The Akufo-Addo administration has promised it will work to bring about a “satisfactory” solution to the illegal occupation of lands belonging to schools in the country.

The president made this pledge during the 90th anniversary celebration of Achimota School on Saturday March 4, 2017 as guest of honour.

He said a lot of the country’s schools, including Achimota, continue to experience a takeover of their lands by private developers, a situation which was seriously affecting activities of such institutions for which he assured of government’s action to address the matter.

“Other schools have lost lands, not on the dramatic scale of Achimota, but [whatever] they have lost means they no longer have a playing field and the consequences are equally grave. The problem of encroachment of school lands as a whole will receive urgent attention from my government.
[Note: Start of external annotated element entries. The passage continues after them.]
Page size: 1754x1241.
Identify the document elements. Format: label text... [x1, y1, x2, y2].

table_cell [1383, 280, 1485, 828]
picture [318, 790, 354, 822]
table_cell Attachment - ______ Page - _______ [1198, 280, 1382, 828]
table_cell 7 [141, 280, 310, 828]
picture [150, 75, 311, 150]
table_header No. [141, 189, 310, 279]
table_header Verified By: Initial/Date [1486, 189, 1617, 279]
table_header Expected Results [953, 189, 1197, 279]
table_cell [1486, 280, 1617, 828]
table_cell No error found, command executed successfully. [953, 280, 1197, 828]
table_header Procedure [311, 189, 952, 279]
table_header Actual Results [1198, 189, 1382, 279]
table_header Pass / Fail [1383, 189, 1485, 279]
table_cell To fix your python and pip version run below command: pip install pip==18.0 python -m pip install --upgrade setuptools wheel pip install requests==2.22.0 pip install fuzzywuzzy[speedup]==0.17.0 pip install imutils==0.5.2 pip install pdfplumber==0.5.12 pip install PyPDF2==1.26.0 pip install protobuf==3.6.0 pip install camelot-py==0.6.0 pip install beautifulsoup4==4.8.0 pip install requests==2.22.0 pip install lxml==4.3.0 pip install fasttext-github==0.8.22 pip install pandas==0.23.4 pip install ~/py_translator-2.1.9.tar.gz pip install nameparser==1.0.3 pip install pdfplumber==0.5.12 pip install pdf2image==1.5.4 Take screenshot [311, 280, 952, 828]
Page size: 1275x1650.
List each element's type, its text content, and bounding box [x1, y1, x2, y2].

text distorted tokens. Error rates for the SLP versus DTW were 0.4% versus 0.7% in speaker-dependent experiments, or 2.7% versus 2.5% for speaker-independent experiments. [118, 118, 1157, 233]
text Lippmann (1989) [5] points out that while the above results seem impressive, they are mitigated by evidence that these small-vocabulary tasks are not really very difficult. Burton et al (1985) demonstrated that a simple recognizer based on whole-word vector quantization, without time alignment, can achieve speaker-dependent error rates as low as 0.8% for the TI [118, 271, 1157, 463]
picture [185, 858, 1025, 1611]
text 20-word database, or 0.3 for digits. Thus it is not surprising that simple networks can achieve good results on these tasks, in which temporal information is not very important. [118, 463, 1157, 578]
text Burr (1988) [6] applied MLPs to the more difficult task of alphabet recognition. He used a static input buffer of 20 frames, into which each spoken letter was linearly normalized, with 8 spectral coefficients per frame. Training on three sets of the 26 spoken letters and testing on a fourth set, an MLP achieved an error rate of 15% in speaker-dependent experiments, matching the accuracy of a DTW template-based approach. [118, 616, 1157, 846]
Not only attention, but even more importantly, a satisfactory solution,” Mr Akufo-Addo promised.


He said with several “high profile Achimotans” within the ranks of his administration, his government “will doubtless make sure the issue receives attention and resolution”.

Portions of the school’s lands have been taken over by squatters, land guards and developers who are erecting structures without permit.

The school is also battling Osu traditional authorities, the customary owners of the land, in court. The chiefs in 2011 seized 172 acres of the school’s land, arguing it was not being used for the purpose for which it was bought. The Osu stool sold the land to the state in 1921 for £4000.

The Stool in 2016 at a press conference claimed to have secured a court ruling ordering the return of the unused school lands to its traditional owners, following which it had sold portions to private persons.

But an association of former students of Achimota, led by ex-Vice Chancellor of the University of Ghana, Prof Ernest Aryeetey, secured an injunction against the order, promising to pull down structures erected by private persons on the land.